8.3 Memory calculations and nested fields

Hi,

Trying to better understanding the new memory planning for 8.3.

Do nested fields count just like other fields?

My indices have nested fields. So a single index including its nested fields has 100 fields. According to the above documentation, if I have 1000 indices this means 1000 (indices) x 100 (fields) x1kb=0.1GB heap (is this correct?)

  1. Do nested fields count just like other fields in the index?
  2. Just to be on the safe side: as of 8.3 the number of shards is no longer relevant for memory calculations?
  3. Is there no importance to the amount of data itself within the index? In other words, if there are 2 indices with the exact mapping (e.g. rollover), and one index has 100M records and the other index just has 1 single record - there is no change in memory calculations?

I believe nested fields count like normal fields, but the simplest answer is to upgrade to 8.5 which reports the overhead size in the node stats:

There's still some amount of per-shard overhead but in most setups it's not worth considering.

Likewise, there's still some amount of per-segment overhead but it rarely matters.

Thanks David.

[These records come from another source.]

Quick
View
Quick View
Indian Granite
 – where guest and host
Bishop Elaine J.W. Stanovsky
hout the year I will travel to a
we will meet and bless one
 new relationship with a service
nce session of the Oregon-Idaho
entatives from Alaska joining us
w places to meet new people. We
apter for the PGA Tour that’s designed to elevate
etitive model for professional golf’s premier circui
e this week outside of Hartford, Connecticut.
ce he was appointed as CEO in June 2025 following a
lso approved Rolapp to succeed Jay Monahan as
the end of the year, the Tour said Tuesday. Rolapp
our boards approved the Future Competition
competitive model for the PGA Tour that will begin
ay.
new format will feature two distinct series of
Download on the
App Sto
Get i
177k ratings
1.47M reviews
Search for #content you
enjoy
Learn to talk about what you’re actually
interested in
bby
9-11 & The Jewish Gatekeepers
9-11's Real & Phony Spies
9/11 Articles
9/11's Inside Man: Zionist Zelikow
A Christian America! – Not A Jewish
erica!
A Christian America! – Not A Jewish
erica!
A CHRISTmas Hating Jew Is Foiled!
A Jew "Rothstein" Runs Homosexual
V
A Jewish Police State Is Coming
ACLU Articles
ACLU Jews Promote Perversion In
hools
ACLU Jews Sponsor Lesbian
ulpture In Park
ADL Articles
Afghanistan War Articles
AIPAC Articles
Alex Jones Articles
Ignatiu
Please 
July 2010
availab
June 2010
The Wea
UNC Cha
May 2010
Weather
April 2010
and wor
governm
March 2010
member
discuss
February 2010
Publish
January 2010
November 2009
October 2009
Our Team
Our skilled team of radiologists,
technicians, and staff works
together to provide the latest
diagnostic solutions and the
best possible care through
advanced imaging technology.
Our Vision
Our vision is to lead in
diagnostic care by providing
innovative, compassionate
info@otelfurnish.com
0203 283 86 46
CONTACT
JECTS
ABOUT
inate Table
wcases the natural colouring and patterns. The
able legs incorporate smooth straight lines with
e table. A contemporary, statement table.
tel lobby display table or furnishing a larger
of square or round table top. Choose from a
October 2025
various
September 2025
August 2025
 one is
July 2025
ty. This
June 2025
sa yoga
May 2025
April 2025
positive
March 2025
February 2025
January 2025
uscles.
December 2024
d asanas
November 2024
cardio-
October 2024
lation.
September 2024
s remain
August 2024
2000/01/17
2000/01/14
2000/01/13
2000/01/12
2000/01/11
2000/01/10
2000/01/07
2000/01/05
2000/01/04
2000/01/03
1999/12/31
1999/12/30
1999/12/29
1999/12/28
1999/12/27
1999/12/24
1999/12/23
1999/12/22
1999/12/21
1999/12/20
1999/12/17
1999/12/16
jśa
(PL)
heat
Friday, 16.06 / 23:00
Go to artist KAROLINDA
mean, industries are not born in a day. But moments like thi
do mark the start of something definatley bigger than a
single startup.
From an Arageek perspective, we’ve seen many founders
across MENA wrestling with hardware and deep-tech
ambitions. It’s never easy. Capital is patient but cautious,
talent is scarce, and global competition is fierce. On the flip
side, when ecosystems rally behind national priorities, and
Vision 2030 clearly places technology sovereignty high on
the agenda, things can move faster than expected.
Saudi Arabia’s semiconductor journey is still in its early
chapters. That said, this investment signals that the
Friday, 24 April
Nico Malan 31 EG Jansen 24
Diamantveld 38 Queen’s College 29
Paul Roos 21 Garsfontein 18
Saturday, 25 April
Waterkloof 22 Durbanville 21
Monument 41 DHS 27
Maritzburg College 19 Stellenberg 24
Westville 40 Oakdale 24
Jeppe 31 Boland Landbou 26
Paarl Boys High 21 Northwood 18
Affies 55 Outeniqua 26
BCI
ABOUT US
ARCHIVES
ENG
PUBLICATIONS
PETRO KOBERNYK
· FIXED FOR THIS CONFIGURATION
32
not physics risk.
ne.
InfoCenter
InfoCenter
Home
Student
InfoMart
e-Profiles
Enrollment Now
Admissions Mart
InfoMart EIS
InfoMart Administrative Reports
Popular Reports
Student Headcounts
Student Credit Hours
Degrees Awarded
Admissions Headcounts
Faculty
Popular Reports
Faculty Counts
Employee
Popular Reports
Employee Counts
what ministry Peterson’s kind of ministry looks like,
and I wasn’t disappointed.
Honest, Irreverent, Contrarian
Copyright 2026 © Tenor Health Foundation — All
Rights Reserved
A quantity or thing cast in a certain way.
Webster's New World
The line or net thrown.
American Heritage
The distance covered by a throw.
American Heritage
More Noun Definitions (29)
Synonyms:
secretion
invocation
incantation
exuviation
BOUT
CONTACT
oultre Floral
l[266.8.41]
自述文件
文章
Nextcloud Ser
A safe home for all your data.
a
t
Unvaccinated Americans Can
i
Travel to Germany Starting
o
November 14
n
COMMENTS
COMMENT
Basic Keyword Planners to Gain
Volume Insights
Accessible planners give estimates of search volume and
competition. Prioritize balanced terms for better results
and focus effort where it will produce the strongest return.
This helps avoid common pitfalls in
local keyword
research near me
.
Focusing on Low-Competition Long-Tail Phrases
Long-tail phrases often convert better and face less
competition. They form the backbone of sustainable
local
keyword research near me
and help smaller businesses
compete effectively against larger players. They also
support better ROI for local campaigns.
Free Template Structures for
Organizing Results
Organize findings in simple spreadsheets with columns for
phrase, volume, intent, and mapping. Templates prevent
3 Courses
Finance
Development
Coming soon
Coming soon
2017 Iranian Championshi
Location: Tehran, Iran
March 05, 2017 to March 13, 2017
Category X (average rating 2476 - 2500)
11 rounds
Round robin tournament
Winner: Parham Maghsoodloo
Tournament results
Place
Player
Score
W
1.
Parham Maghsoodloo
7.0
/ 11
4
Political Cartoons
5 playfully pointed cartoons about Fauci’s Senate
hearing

I can see now that the documentation section "Data nodes should have at least 1kB of heap per field per index, plus overheads" from 8.3 & 8.4 has been replaced with "Allow enough heap for field mappers and overheads".

What I am trying to do is to plan for upgrading from 7.x to latest 8.5. So I cannot run these APIs to get answers. This is problematic as I am trying to plan ahead the memory requirements of the cluster in the long run. Planning by number of expected indices, fields etc. is possible. But since this is now dropped from the documentation it is problematic to rely on what the API returns if you don't have 8.5 already set up (sorry if I am missing something).

Some questions:

  1. If I use the same mapping on some test 8.5 cluster would the total_deduplicated_mapping_size be identical after I upgrade the production to 8.5? i.e. is this totally mapping related?
  2. For the node stats this is more problematic as it is per node. How can I get the expected total_estimated_overhead before I upgrade to 8.5? Does this number relate in anyway to the number of indices? I reckon that the more indices the larger this overhead becomes - is this correct?

Thanks.

If you have enough memory in 7.x then you will be fine in 8.x. The guidance has been updated in 8.x versions because of some significant reductions in heap usage in recent versions. I would suggest doing the upgrade first without changing the size of your cluster, and once the upgrade is complete you can start to measure things and think about reducing your cluster size.

Nevertheless, is the 8.3/8.4 documentation re. the number of indices and memory calcluations still relevant and correct in 8.5?

The 8.3/8.4 docs do not take account of mapping deduplication, so the memory usage in that area in 8.5 should be no worse (and will often be better).

Likewise, 8.5 still allows 1kiB per mapped field (see these docs) but this may well improve in future versions.

Thanks!

This topic was automatically closed 28 days after the last reply. New replies are no longer allowed.